Python-specific directives are as follows:

| **Directive**                        | **Default value** |
|--------------------------------------|-------------------|
| `# gazelle:python_extension`         |   `enabled`       |
| Controls whether the Python extension is enabled or not. Sub-packages inherit this value. Can be either "enabled" or "disabled". | |
| `# gazelle:python_root`              |    n/a            |
| Sets a Bazel package as a Python root. This is used on monorepos with multiple Python projects that don't share the top-level of the workspace as the root. | |
| `# gazelle:python_manifest_file_name`| `gazelle_python.yaml` |
| Overrides the default manifest file name. | |
| `# gazelle:python_ignore_files`      |     n/a           |
| Controls the files which are ignored from the generated targets. | |
| `# gazelle:python_ignore_dependencies`|    n/a           |
| Controls the ignored dependencies from the generated targets. | |
| `# gazelle:python_validate_import_statements`| `true` |
| Controls whether the Python import statements should be validated. Can be "true" or "false" | |
| `# gazelle:python_generation_mode`| `package` |
| Controls the target generation mode. Can be "package" or "project" | |
| `# gazelle:python_library_naming_convention`| `$package_name$` |
| Controls the `py_library` naming convention. It interpolates $package_name$ with the Bazel package name. E.g. if the Bazel package name is `foo`, setting this to `$package_name$_my_lib` would result in a generated target named `foo_my_lib`. | |
| `# gazelle:python_binary_naming_convention` | `$package_name$_bin` |
| Controls the `py_binary` naming convention. Follows the same interpolation rules as `python_library_naming_convention`. | |
| `# gazelle:python_test_naming_convention` | `$package_name$_test` |
| Controls the `py_test` naming convention. Follows the same interpolation rules as `python_library_naming_convention`. | |
| `# gazelle:resolve py ...` | n/a |
| Instructs the plugin what target to add as a dependency to satisfy a given import statement. The syntax is `# gazelle:resolve py import-string label` where `import-string` is the symbol in the python `import` statement, and `label` is the Bazel label that Gazelle should write in `deps`. | |

### Libraries

Python source files are those ending in `.py` but not ending in `_test.py`.

First, we look for the nearest ancestor BUILD file starting from the folder
containing the Python source file.

If there is no `py_library` in this BUILD file, one is created, using the
package name as the target's name.

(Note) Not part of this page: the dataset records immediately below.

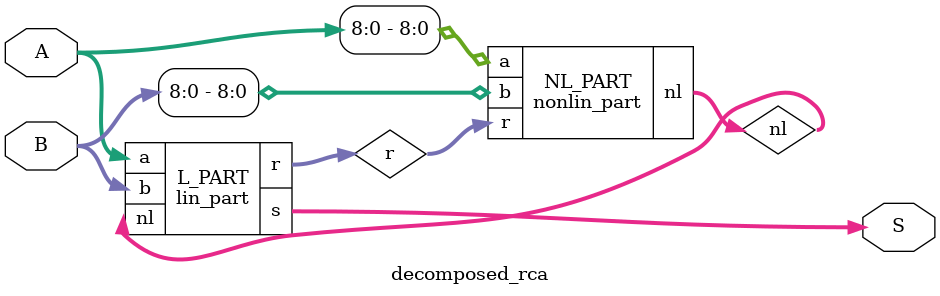
<source format=v>


module nonlin_part ( a, b, r, nl );
  input [8:0] a;
  input [8:0] b;
  input [6:0] r;
  output [24:0] nl;


  AN2D0 U1 ( .A1(r[1]), .A2(b[3]), .Z(nl[9]) );
  AN2D0 U2 ( .A1(a[3]), .A2(r[1]), .Z(nl[8]) );
  AN2D0 U3 ( .A1(a[3]), .A2(b[3]), .Z(nl[7]) );
  AN2D0 U4 ( .A1(r[0]), .A2(b[2]), .Z(nl[6]) );
  AN2D0 U5 ( .A1(a[2]), .A2(r[0]), .Z(nl[5]) );
  AN2D0 U6 ( .A1(a[2]), .A2(b[2]), .Z(nl[4]) );
  AN2D0 U7 ( .A1(b[1]), .A2(nl[0]), .Z(nl[3]) );
  AN2D0 U8 ( .A1(a[1]), .A2(nl[0]), .Z(nl[2]) );
  AN2D0 U9 ( .A1(r[6]), .A2(b[8]), .Z(nl[24]) );
  AN2D0 U10 ( .A1(a[8]), .A2(r[6]), .Z(nl[23]) );
  AN2D0 U11 ( .A1(a[8]), .A2(b[8]), .Z(nl[22]) );
  AN2D0 U12 ( .A1(r[5]), .A2(b[7]), .Z(nl[21]) );
  AN2D0 U13 ( .A1(a[7]), .A2(r[5]), .Z(nl[20]) );
  AN2D0 U14 ( .A1(a[1]), .A2(b[1]), .Z(nl[1]) );
  AN2D0 U15 ( .A1(a[7]), .A2(b[7]), .Z(nl[19]) );
  AN2D0 U16 ( .A1(r[4]), .A2(b[6]), .Z(nl[18]) );
  AN2D0 U17 ( .A1(a[6]), .A2(r[4]), .Z(nl[17]) );
  AN2D0 U18 ( .A1(a[6]), .A2(b[6]), .Z(nl[16]) );
  AN2D0 U19 ( .A1(r[3]), .A2(b[5]), .Z(nl[15]) );
  AN2D0 U20 ( .A1(a[5]), .A2(r[3]), .Z(nl[14]) );
  AN2D0 U21 ( .A1(a[5]), .A2(b[5]), .Z(nl[13]) );
  AN2D0 U22 ( .A1(r[2]), .A2(b[4]), .Z(nl[12]) );
  AN2D0 U23 ( .A1(a[4]), .A2(r[2]), .Z(nl[11]) );
  AN2D0 U24 ( .A1(a[4]), .A2(b[4]), .Z(nl[10]) );
  AN2D0 U25 ( .A1(b[0]), .A2(a[0]), .Z(nl[0]) );
endmodule


module lin_part ( a, b, nl, s, r );
  input [9:0] a;
  input [9:0] b;
  input [24:0] nl;
  output [9:0] s;
  output [6:0] r;
  wire   n1;

  XOR3D0 U1 ( .A1(b[9]), .A2(a[9]), .A3(n1), .Z(s[9]) );
  XOR3D0 U2 ( .A1(nl[24]), .A2(nl[23]), .A3(nl[22]), .Z(n1) );
  XOR3D0 U3 ( .A1(b[8]), .A2(a[8]), .A3(r[6]), .Z(s[8]) );
  XOR3D0 U4 ( .A1(b[7]), .A2(a[7]), .A3(r[5]), .Z(s[7]) );
  XOR3D0 U5 ( .A1(b[6]), .A2(a[6]), .A3(r[4]), .Z(s[6]) );
  XOR3D0 U6 ( .A1(b[5]), .A2(a[5]), .A3(r[3]), .Z(s[5]) );
  XOR3D0 U7 ( .A1(b[4]), .A2(a[4]), .A3(r[2]), .Z(s[4]) );
  XOR3D0 U8 ( .A1(b[3]), .A2(a[3]), .A3(r[1]), .Z(s[3]) );
  XOR3D0 U9 ( .A1(b[2]), .A2(a[2]), .A3(r[0]), .Z(s[2]) );
  XOR3D0 U10 ( .A1(nl[0]), .A2(b[1]), .A3(a[1]), .Z(s[1]) );
  XOR2D0 U11 ( .A1(b[0]), .A2(a[0]), .Z(s[0]) );
  XOR3D0 U12 ( .A1(nl[21]), .A2(nl[20]), .A3(nl[19]), .Z(r[6]) );
  XOR3D0 U13 ( .A1(nl[18]), .A2(nl[17]), .A3(nl[16]), .Z(r[5]) );
  XOR3D0 U14 ( .A1(nl[15]), .A2(nl[14]), .A3(nl[13]), .Z(r[4]) );
  XOR3D0 U15 ( .A1(nl[12]), .A2(nl[11]), .A3(nl[10]), .Z(r[3]) );
  XOR3D0 U16 ( .A1(nl[9]), .A2(nl[8]), .A3(nl[7]), .Z(r[2]) );
  XOR3D0 U17 ( .A1(nl[6]), .A2(nl[5]), .A3(nl[4]), .Z(r[1]) );
  XOR3D0 U18 ( .A1(nl[3]), .A2(nl[2]), .A3(nl[1]), .Z(r[0]) );
endmodule


module decomposed_rca ( A, B, S );
  input [9:0] A;
  input [9:0] B;
  output [9:0] S;

  wire   [6:0] r;
  wire   [24:0] nl;

  nonlin_part NL_PART ( .a(A[8:0]), .b(B[8:0]), .r(r), .nl(nl) );
  lin_part L_PART ( .a(A), .b(B), .nl(nl), .s(S), .r(r) );
endmodule


</source>
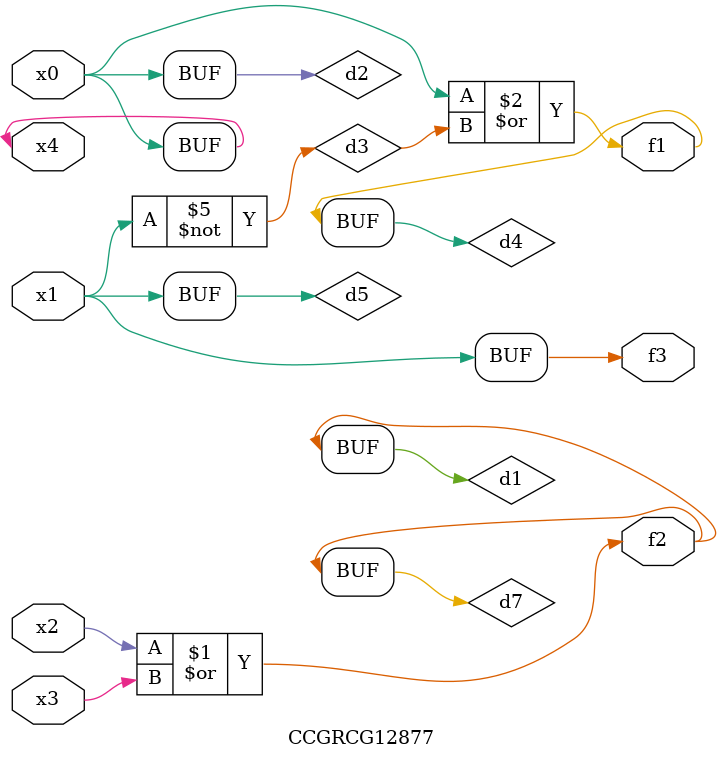
<source format=v>
module CCGRCG12877(
	input x0, x1, x2, x3, x4,
	output f1, f2, f3
);

	wire d1, d2, d3, d4, d5, d6, d7;

	or (d1, x2, x3);
	buf (d2, x0, x4);
	not (d3, x1);
	or (d4, d2, d3);
	not (d5, d3);
	nand (d6, d1, d3);
	or (d7, d1);
	assign f1 = d4;
	assign f2 = d7;
	assign f3 = d5;
endmodule

</source>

This makes it the default target in the
package.

Next, all source files are collected into the `srcs` of the `py_library`.

Finally, the `import` statements in the source files are parsed, and
dependencies are added to the `deps` attribute.

### Tests

Python test files are those ending in `_test.py`.

A `py_test` target is added containing all test files as `srcs`.

### Binaries

When a `__main__.py` file is encountered, this indicates the entry point
of a Python program.

A `py_binary` target will be created, named `[package]_bin`.

## Developing on the extension

Gazelle extensions are written in Go. Ours is a hybrid, which also spawns
a Python interpreter as a subprocess to parse python files.

The Go dependencies are managed by the go.mod file.
After changing that file, run `go mod tidy` to get a `go.sum` file,
then run `bazel run //:update_go_deps` to convert that to the `gazelle/deps.bzl` file.
The latter is loaded in our `/WORKSPACE` to define the external repos
that we can load Go dependencies from.

Then after editing Go code, run `bazel run //:gazelle` to generate/update
go_* rules in the BUILD.bazel files in our repo.